** Source extract **

The prisoner’s dilemma is a parable of power and powerlessness. The interrogators are powerful because they make and enforce the rules of the game. The prisoners lack power to realize their common interests because they can neither alter the rules, nor trust one another to cooperate under those rules. With respect to utility, the prisoner’s interaction is potentially variable-sum: mutual cooperation yields the highest aggregate utility and mutual defection the lowest. But with respect to power, their interaction appears zero-sum. For the only aspect of the interaction lying within each prisoner’s control is deciding whether to cooperate or defect. Cooperation leaves one powerless and vulnerable. Defection promises each prisoner a small degree of power, though of course at the other’s expense.

An iterated prisoner’s dilemma creates a wider range of strategic options: if each actor must take into account future retaliation or cooperation by the other, defection is no longer obviously a dominant strategy. An invitation to mutual cooperation is sometimes successful, though it offers no guarantee. This expanded range of strategies, which Axelrod and others have examined, suggests an alteration of the power relations among the actors. This latter possibility has not received much discussion, perhaps because the concept of power is not explicitly employed in formal game theory, though assumptions about power are implicit in the structure of the game.9 If under the classic one-shot prisoner’s dilemma, each actor’s power comes at the expense of the other, and aggregate power is fixed at a low level; then it should follow that, under an iterated prisoner’s dilemma where reciprocity and trust can potentially emerge, the power of each actor does not necessarily come at the other’s expense, and the power available to both actors is potentially variable, not fixed. This hypothesis requires that we examine the concept of power itself.

** Task material **
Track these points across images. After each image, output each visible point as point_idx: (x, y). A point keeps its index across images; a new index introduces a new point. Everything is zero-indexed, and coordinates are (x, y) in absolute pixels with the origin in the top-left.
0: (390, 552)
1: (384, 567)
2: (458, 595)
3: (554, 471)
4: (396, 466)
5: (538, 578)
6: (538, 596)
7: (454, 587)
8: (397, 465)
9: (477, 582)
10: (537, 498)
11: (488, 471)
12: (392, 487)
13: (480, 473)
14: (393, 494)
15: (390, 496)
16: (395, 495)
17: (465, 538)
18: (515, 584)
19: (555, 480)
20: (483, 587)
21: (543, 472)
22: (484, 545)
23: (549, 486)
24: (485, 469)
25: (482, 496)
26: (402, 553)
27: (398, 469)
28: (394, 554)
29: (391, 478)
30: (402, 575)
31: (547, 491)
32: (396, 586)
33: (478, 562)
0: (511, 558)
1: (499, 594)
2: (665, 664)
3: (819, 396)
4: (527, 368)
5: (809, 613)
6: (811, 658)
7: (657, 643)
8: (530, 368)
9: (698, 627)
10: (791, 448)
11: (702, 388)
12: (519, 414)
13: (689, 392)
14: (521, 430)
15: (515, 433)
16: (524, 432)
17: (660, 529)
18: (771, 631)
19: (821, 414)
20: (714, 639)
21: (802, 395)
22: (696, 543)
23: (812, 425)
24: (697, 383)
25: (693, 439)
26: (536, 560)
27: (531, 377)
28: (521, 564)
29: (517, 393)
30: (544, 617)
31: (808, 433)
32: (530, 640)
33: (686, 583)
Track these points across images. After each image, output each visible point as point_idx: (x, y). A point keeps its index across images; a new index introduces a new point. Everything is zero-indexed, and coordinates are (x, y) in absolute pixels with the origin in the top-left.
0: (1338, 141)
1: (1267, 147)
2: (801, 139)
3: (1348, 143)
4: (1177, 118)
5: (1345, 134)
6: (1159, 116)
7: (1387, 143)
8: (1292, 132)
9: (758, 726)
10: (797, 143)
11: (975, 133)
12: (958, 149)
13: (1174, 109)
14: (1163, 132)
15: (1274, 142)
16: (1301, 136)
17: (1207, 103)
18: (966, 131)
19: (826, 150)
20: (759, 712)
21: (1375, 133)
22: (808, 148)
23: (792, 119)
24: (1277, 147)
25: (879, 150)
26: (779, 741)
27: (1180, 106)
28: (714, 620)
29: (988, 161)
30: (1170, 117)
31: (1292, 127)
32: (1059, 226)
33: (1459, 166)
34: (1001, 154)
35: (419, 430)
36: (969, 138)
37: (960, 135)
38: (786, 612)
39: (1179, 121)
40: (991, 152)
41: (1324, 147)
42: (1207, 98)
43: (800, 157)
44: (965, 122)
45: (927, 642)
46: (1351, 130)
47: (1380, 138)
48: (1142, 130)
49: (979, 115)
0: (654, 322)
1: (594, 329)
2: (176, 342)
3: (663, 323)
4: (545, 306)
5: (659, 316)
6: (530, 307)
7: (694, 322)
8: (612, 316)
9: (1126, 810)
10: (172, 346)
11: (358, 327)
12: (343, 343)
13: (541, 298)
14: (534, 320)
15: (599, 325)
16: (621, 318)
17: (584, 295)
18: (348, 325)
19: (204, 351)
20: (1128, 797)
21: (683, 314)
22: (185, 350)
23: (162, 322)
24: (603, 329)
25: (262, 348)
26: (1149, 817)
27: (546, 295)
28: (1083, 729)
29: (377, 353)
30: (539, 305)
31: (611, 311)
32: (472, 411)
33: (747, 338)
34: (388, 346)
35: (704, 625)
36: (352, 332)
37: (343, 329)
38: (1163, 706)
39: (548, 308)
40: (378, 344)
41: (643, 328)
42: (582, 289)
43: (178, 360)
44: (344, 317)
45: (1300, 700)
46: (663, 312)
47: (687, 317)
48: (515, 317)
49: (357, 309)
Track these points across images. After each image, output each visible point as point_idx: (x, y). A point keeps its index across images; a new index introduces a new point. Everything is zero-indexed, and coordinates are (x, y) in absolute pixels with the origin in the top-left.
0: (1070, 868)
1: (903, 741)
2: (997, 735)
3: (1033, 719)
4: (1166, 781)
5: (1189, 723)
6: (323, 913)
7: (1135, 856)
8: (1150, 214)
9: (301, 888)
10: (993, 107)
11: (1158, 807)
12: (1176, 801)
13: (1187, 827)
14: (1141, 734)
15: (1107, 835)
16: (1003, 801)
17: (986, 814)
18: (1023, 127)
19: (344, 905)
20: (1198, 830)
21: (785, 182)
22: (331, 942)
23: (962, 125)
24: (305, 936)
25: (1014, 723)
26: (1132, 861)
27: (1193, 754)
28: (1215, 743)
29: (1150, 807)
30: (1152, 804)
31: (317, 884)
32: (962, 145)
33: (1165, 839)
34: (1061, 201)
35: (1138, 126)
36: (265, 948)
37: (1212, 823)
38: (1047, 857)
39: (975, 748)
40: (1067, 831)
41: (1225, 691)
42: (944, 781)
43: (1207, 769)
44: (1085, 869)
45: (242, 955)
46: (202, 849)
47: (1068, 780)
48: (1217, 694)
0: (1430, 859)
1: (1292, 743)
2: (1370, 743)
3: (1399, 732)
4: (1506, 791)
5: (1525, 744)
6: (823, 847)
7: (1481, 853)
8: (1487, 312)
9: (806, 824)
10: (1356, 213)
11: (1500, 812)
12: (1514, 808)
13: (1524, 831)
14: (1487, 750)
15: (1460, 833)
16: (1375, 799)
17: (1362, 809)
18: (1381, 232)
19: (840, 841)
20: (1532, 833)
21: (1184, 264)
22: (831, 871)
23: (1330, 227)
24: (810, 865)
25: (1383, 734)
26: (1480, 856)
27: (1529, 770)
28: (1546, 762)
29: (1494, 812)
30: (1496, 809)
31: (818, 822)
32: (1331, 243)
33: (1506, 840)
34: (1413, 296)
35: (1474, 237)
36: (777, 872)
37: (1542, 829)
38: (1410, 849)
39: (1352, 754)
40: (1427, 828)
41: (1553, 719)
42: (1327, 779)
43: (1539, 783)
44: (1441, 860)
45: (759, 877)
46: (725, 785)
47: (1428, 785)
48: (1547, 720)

** Explore the material **
A. Answer from the prisoner's dilemma passage:
(i) What makes the interrogators powerful?
(ii) Which outcome yields the highest aggregate utility?
(iii) Which researcher is named as having examined the expanded range of strategies?
B. Please write out the entries from their first line to the line with "27: (531, 377)", including both.
The prisoner's dilemma text and the entries have nothing to do with each other.

** Answers per task **
A.
(i) They make and enforce the rules of the game.
(ii) Mutual cooperation.
(iii) Axelrod.

B.
Track these points across images. After each image, output each visible point as point_idx: (x, y). A point keeps its index across images; a new index introduces a new point. Everything is zero-indexed, and coordinates are (x, y) in absolute pixels with the origin in the top-left.
0: (390, 552)
1: (384, 567)
2: (458, 595)
3: (554, 471)
4: (396, 466)
5: (538, 578)
6: (538, 596)
7: (454, 587)
8: (397, 465)
9: (477, 582)
10: (537, 498)
11: (488, 471)
12: (392, 487)
13: (480, 473)
14: (393, 494)
15: (390, 496)
16: (395, 495)
17: (465, 538)
18: (515, 584)
19: (555, 480)
20: (483, 587)
21: (543, 472)
22: (484, 545)
23: (549, 486)
24: (485, 469)
25: (482, 496)
26: (402, 553)
27: (398, 469)
28: (394, 554)
29: (391, 478)
30: (402, 575)
31: (547, 491)
32: (396, 586)
33: (478, 562)
0: (511, 558)
1: (499, 594)
2: (665, 664)
3: (819, 396)
4: (527, 368)
5: (809, 613)
6: (811, 658)
7: (657, 643)
8: (530, 368)
9: (698, 627)
10: (791, 448)
11: (702, 388)
12: (519, 414)
13: (689, 392)
14: (521, 430)
15: (515, 433)
16: (524, 432)
17: (660, 529)
18: (771, 631)
19: (821, 414)
20: (714, 639)
21: (802, 395)
22: (696, 543)
23: (812, 425)
24: (697, 383)
25: (693, 439)
26: (536, 560)
27: (531, 377)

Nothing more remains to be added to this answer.